Last season, the San Antonio Spurs narrowly missed a chance to secure a play-in spot in the second-to-last game of the season. The new format was introduced as a way to create a fair ending to a season in which teams would have an uneven number of games completed.
The format had its pros, such as the added drama and significance of later games that usually feel pointless to teams out of the picture. It also had its cons, like how the Phoenix Suns still missed out on the tournament despite going 8-0 in the NBA bubble.
This season, the play-in tournament made a return, complete with a makeover. Now, the top 10 teams in both conferences have a chance to play their way into a playoff seed at the end of the season.
Personally, I fall on the side of being in favor of the play-in tournament due to the added significance it gives late-season games and how it further discourages teams from tanking. This isn’t about whether the tournament is a good or bad idea, though. For now, it’s here to stay.
The crux of the issue I have with the recent controversy of the play-in as an idea was perfectly encapsulated by former ESPN columnist J.A. Adande.

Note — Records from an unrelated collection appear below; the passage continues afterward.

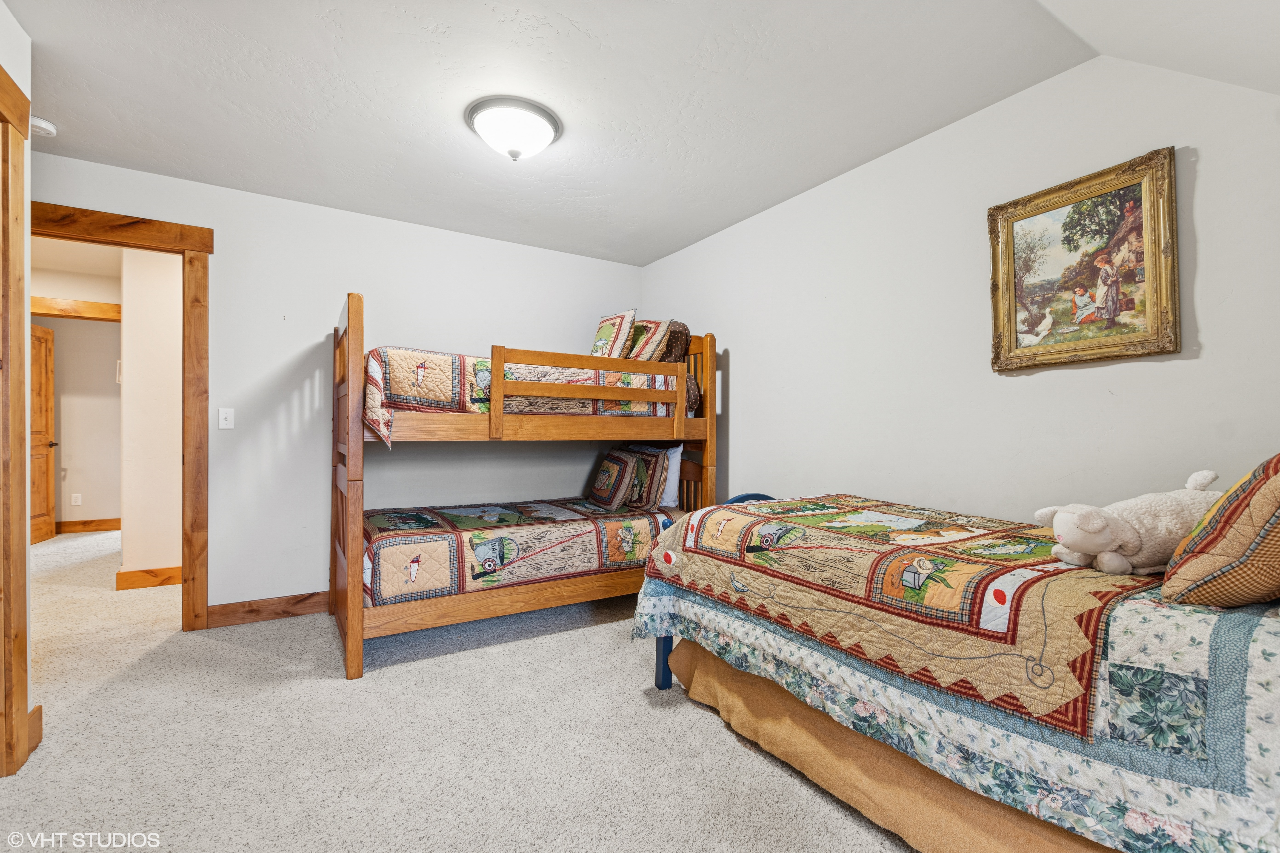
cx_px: 640
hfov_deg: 100.4
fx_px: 533
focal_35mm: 15
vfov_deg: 77.3
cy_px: 426
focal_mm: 10
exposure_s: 1/1.67
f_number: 6.3
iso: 100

If the play-in ends up costing the NBA the Lakers and Celtics for the playoffs you’ve gotta figure there will be consequences. Maybe not lost jobs, but that format would change. https://t.co/FI2n730jue
— J.A. Adande (@jadande) May 3, 2021
Talk about “saying the quiet part out loud.” I had to do a double-take to see if I read the blatant bias correctly the first time. If you’re not caught up, the play-in tournament is suddenly the center of attention for the national media after LeBron James expressed frustration at the system following the Lakers’ third straight loss.
LeBron on the NBA Play-In Tournament: "Whatever the case may be or we end up in the Playoff whatever that things is. Whoever came up with that s**t needs to be fired. But whatever." pic.twitter.com/lwRReGAQQ8
— Ballislife.com (@Ballislife) May 3, 2021
One year ago, James advocated for the play-in tournament, saying, “Why not let those guys battle it out? Make them play each other all five games?” Of course, the situation was different then. As mentioned, the uneven games for different teams called for drastic measures to even the playing field.

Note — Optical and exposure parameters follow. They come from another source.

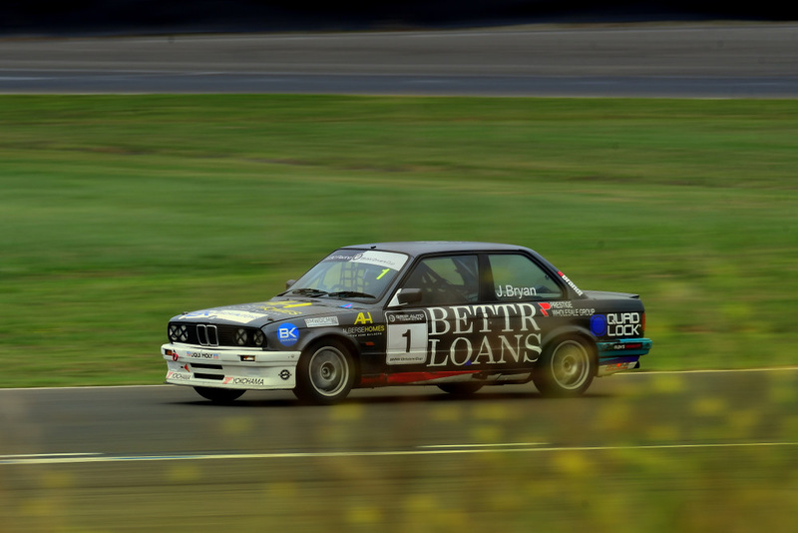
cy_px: 266
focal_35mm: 630
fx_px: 13969
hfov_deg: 3.3
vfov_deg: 2.2
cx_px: 399
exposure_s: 1/100
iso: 200
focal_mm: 420
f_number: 13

Still, we didn’t hear a peep from James about the tournament this season until the Lakers suddenly started to approach the seventh spot. This is a soft take from LeBron. Obviously, people will look out for themselves and their teammates first. I get that. Still, it’s not like LeBron is the only one affected by the new format.

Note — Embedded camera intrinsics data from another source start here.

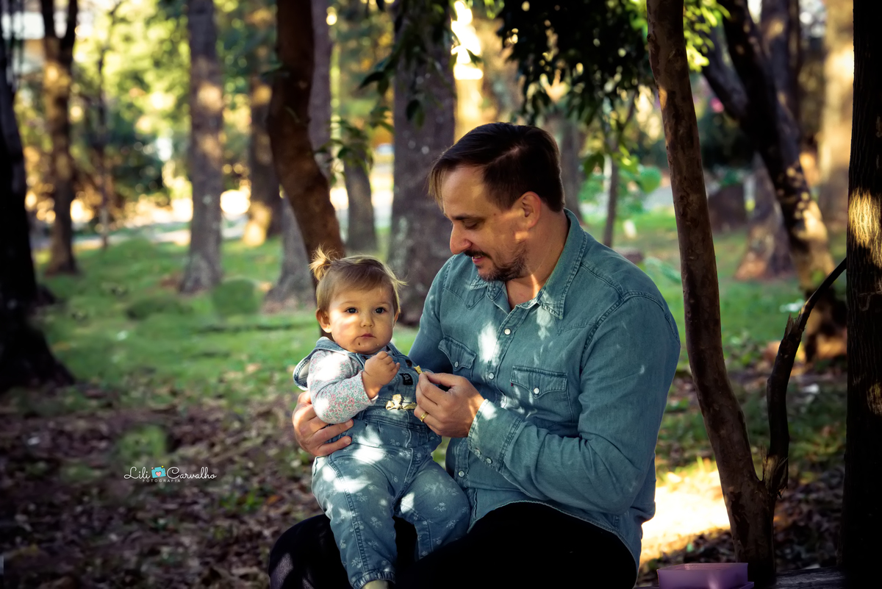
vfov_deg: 11.0
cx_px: 441
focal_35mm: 125
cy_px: 294
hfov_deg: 16.4
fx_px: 3063
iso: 2000
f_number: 8
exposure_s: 1/200
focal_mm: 125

LeBron will have to deal with the unconventional season just like everyone else, and in the end, I’m sure he and his Lakers will still be right there deep in the playoffs, potentially raising another trophy. The bigger gripe here is the big-market attitude expressed by Adande and the like.
Why did the play-in tournament become such an issue only when teams like Boston or Los Angeles became in danger of succumbing to them? In what world should you face consequences only because a specific handful of teams out of 30 were subjected to your ideas?
Seeing favoritism to markets like L.A., Boston, and New York likely won’t change any time soon. Even throughout San Antonio’s dominant runs over the last two decades, ESPN and the like knew where their big numbers came from and acted accordingly. Is it right? Nope, but that’s just how it goes.
Until Adam Silver decides to alter or remove the play-in tournament, its existence shouldn’t be an issue of contention only when convenient. It’s a terrible look.